(Supplied material Opens)

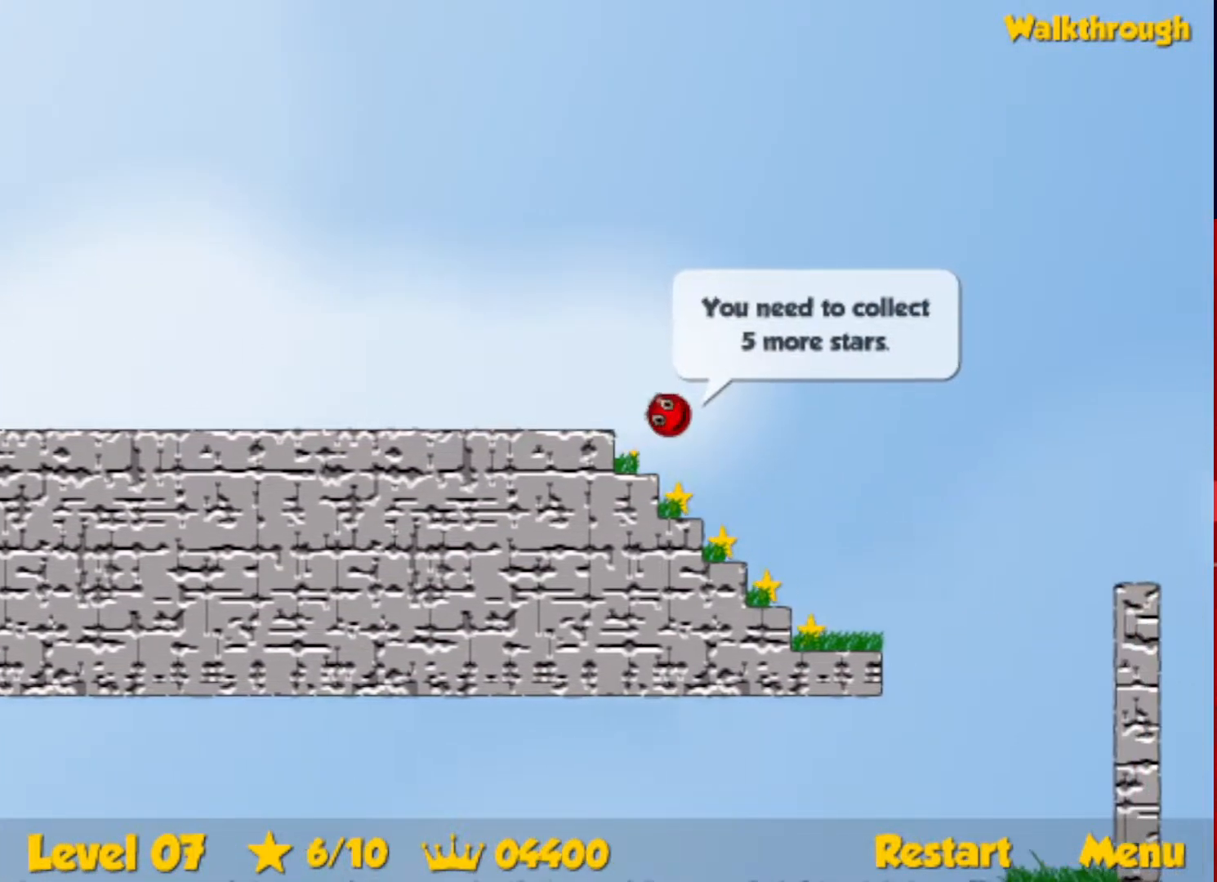
{"keys": ["down", "left"], "events": []}
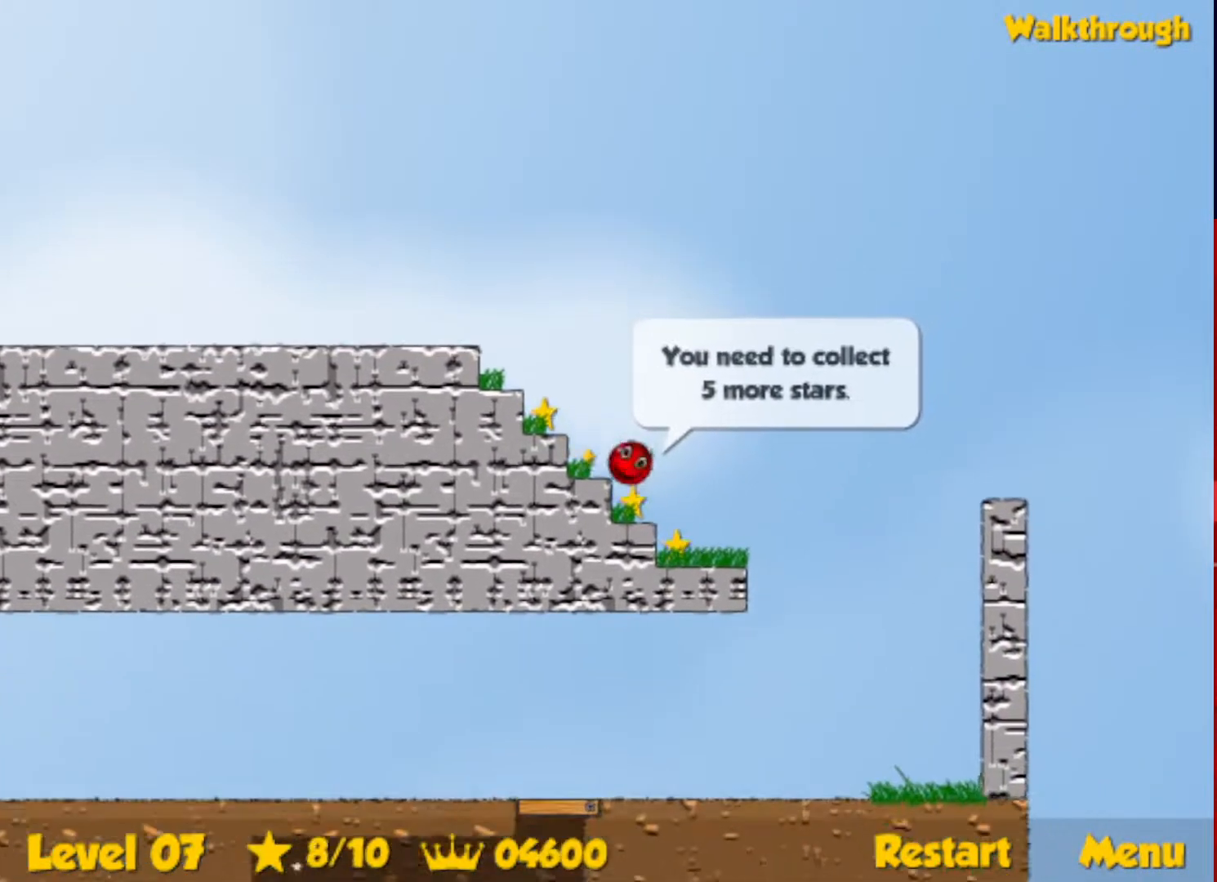
{"keys": ["left", "up"], "events": [[217, "down", "up"], [383, "up", "down"]]}
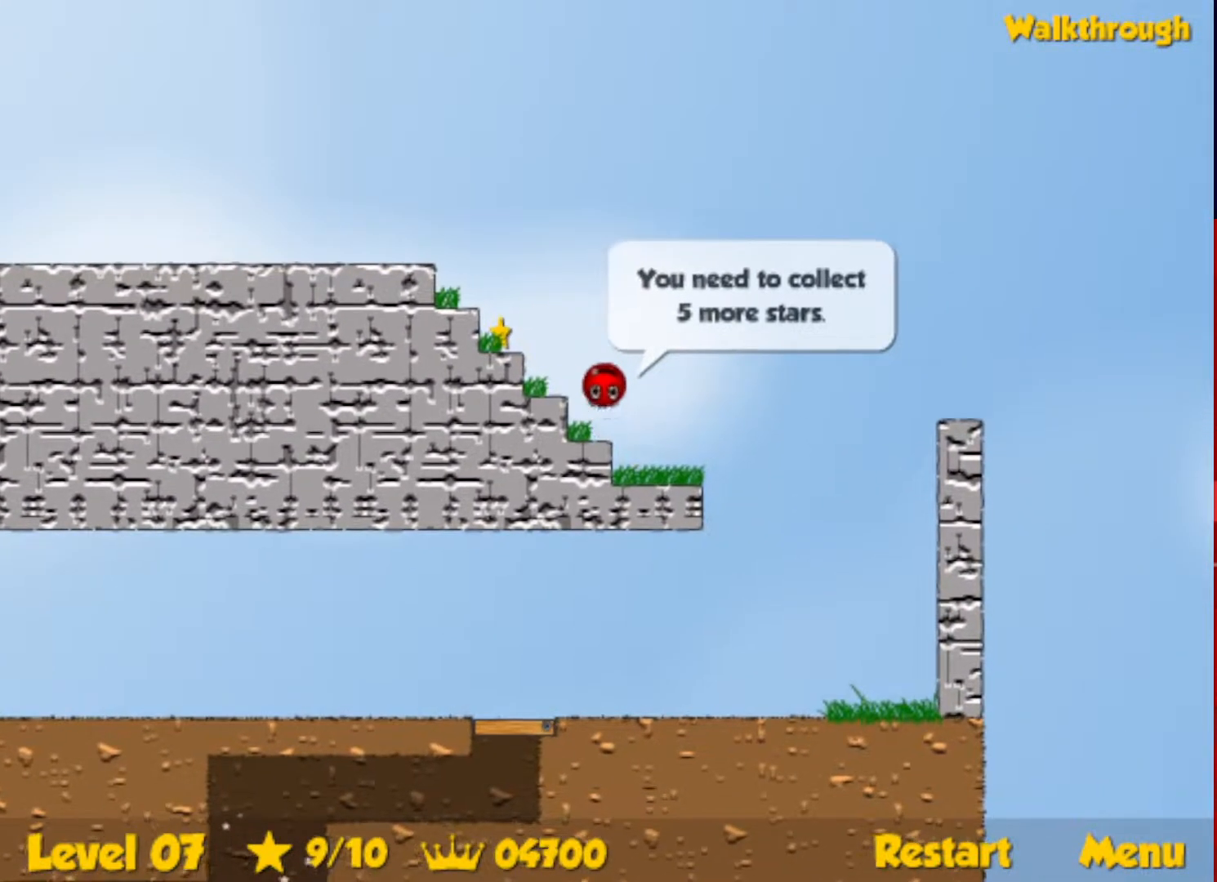
{"keys": ["left", "up"], "events": [[83, "up", "up"], [467, "up", "down"]]}
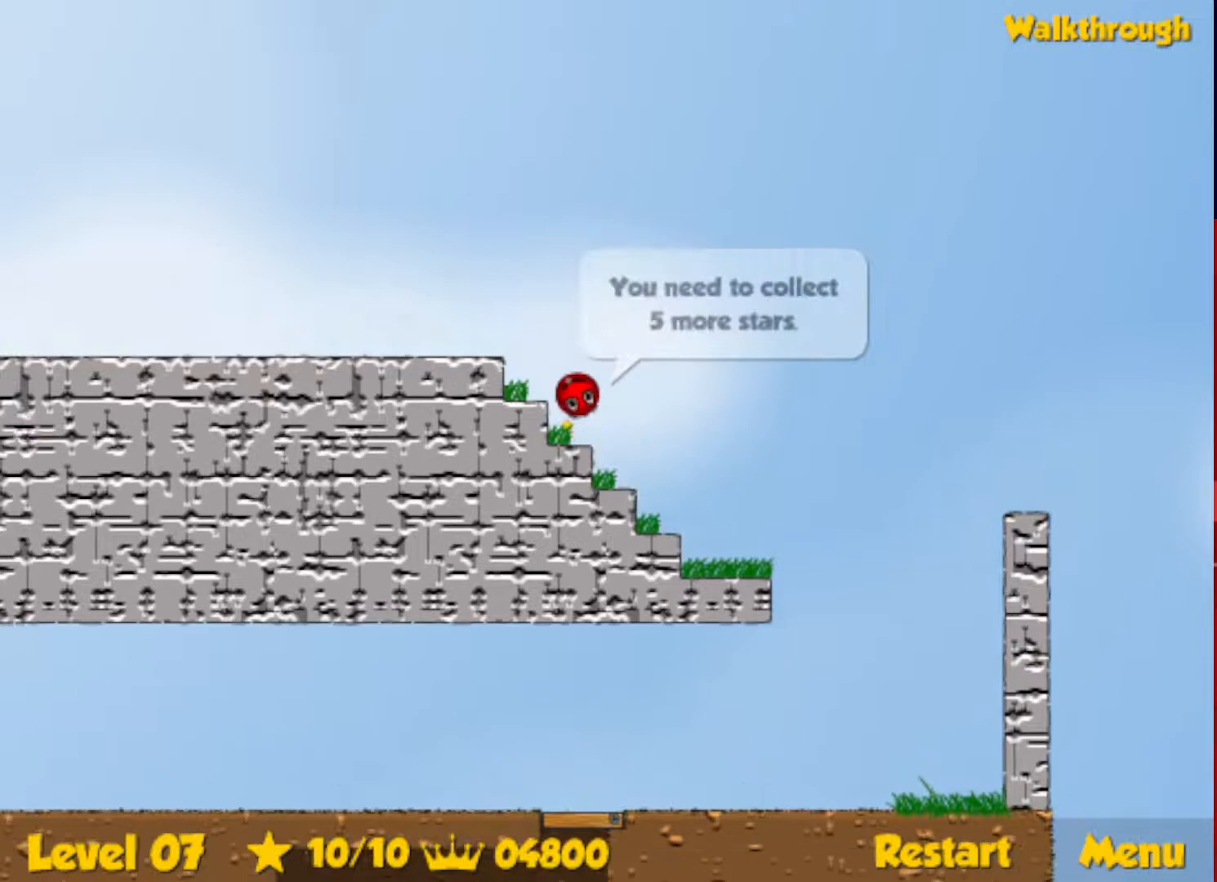
{"keys": ["left", "up"], "events": []}
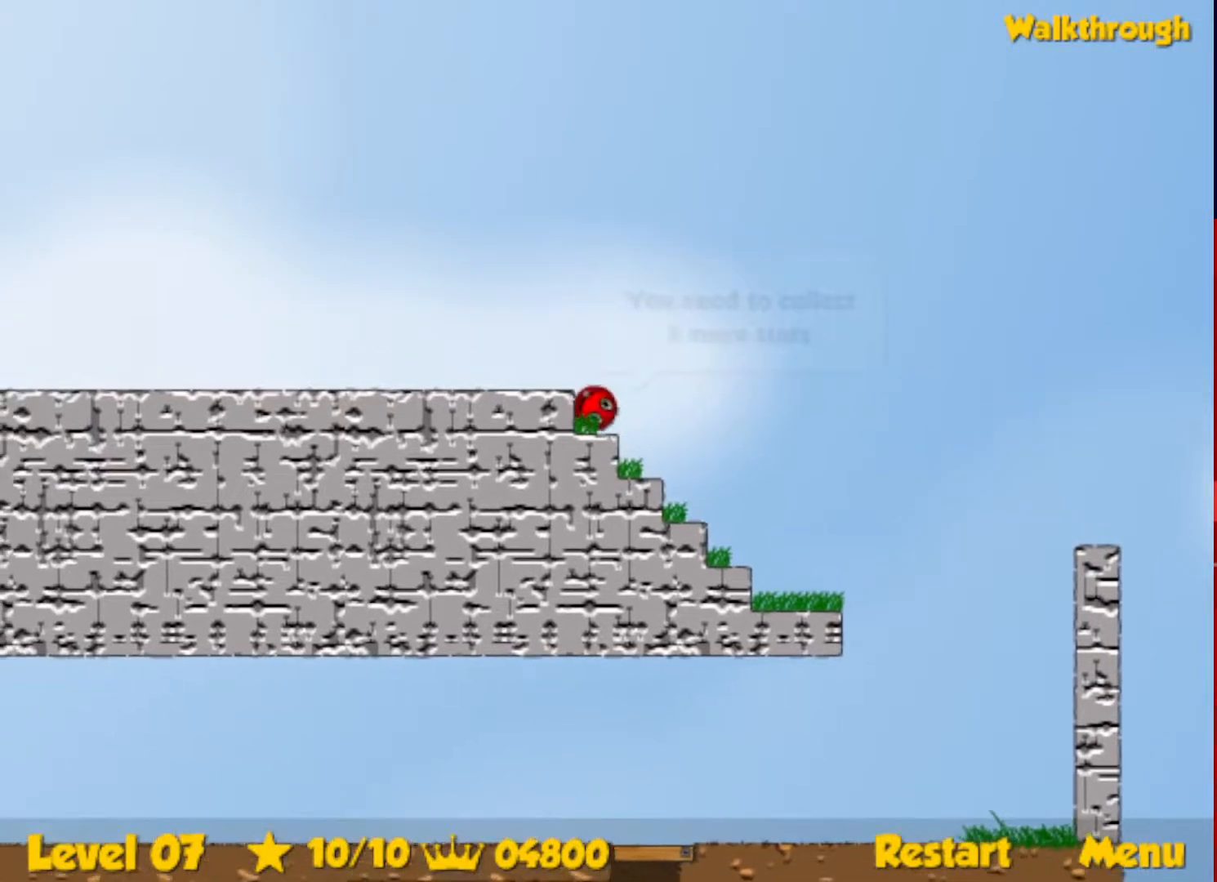
{"keys": ["down", "left"], "events": [[200, "down", "down"], [267, "up", "up"]]}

(Supplied material Closes)

● **Work to be completed**
Omit the pictures. Output every record above word for word.

● **Your response**
{"keys": ["down", "left"], "events": []}
{"keys": ["left", "up"], "events": [[217, "down", "up"], [383, "up", "down"]]}
{"keys": ["left", "up"], "events": [[83, "up", "up"], [467, "up", "down"]]}
{"keys": ["left", "up"], "events": []}
{"keys": ["down", "left"], "events": [[200, "down", "down"], [267, "up", "up"]]}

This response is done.